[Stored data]

————————

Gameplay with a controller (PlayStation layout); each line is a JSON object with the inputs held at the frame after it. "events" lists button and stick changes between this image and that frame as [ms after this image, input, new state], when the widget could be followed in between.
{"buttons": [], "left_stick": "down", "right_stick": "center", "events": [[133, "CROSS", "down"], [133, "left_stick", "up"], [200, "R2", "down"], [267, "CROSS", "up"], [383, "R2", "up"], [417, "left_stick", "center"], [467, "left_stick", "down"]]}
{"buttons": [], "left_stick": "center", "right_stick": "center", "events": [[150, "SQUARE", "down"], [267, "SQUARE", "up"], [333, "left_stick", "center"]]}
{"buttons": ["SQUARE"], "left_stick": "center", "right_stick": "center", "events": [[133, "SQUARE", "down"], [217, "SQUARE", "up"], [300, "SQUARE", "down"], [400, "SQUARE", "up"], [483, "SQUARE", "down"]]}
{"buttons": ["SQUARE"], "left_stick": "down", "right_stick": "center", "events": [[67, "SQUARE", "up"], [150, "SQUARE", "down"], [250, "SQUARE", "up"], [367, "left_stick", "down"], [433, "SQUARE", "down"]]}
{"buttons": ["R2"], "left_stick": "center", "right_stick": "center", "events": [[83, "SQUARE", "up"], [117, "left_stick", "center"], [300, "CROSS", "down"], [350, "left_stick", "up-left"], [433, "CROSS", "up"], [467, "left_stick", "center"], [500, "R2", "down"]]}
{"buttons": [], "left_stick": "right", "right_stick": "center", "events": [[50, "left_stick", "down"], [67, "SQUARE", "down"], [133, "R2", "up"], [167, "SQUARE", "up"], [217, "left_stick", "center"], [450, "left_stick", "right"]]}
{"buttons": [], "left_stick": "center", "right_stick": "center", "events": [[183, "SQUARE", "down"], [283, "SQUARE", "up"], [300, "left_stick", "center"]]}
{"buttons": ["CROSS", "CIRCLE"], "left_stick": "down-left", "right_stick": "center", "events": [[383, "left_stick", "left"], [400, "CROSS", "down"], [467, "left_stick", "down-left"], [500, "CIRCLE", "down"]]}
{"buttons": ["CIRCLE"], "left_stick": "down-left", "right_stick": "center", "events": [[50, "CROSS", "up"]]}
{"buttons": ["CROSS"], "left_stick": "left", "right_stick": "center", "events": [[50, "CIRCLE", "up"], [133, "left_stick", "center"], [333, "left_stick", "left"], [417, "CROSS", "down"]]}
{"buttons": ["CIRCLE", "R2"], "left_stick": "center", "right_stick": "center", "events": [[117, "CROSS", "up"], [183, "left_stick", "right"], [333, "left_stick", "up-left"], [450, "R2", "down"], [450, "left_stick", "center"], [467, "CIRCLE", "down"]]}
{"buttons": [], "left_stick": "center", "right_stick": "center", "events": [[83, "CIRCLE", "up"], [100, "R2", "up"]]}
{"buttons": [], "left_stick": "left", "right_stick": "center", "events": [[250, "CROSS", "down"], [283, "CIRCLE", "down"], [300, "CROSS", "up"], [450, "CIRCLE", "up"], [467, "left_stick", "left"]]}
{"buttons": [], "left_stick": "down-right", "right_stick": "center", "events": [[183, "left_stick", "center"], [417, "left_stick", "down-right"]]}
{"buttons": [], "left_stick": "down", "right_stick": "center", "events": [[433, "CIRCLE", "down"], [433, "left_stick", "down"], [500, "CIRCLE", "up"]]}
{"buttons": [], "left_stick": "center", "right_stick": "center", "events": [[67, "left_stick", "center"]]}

————————

Each line above where the word "CROSS" occurs should be copied out.

* **Exercise response**
{"buttons": [], "left_stick": "down", "right_stick": "center", "events": [[133, "CROSS", "down"], [133, "left_stick", "up"], [200, "R2", "down"], [267, "CROSS", "up"], [383, "R2", "up"], [417, "left_stick", "center"], [467, "left_stick", "down"]]}
{"buttons": ["R2"], "left_stick": "center", "right_stick": "center", "events": [[83, "SQUARE", "up"], [117, "left_stick", "center"], [300, "CROSS", "down"], [350, "left_stick", "up-left"], [433, "CROSS", "up"], [467, "left_stick", "center"], [500, "R2", "down"]]}
{"buttons": ["CROSS", "CIRCLE"], "left_stick": "down-left", "right_stick": "center", "events": [[383, "left_stick", "left"], [400, "CROSS", "down"], [467, "left_stick", "down-left"], [500, "CIRCLE", "down"]]}
{"buttons": ["CIRCLE"], "left_stick": "down-left", "right_stick": "center", "events": [[50, "CROSS", "up"]]}
{"buttons": ["CROSS"], "left_stick": "left", "right_stick": "center", "events": [[50, "CIRCLE", "up"], [133, "left_stick", "center"], [333, "left_stick", "left"], [417, "CROSS", "down"]]}
{"buttons": ["CIRCLE", "R2"], "left_stick": "center", "right_stick": "center", "events": [[117, "CROSS", "up"], [183, "left_stick", "right"], [333, "left_stick", "up-left"], [450, "R2", "down"], [450, "left_stick", "center"], [467, "CIRCLE", "down"]]}
{"buttons": [], "left_stick": "left", "right_stick": "center", "events": [[250, "CROSS", "down"], [283, "CIRCLE", "down"], [300, "CROSS", "up"], [450, "CIRCLE", "up"], [467, "left_stick", "left"]]}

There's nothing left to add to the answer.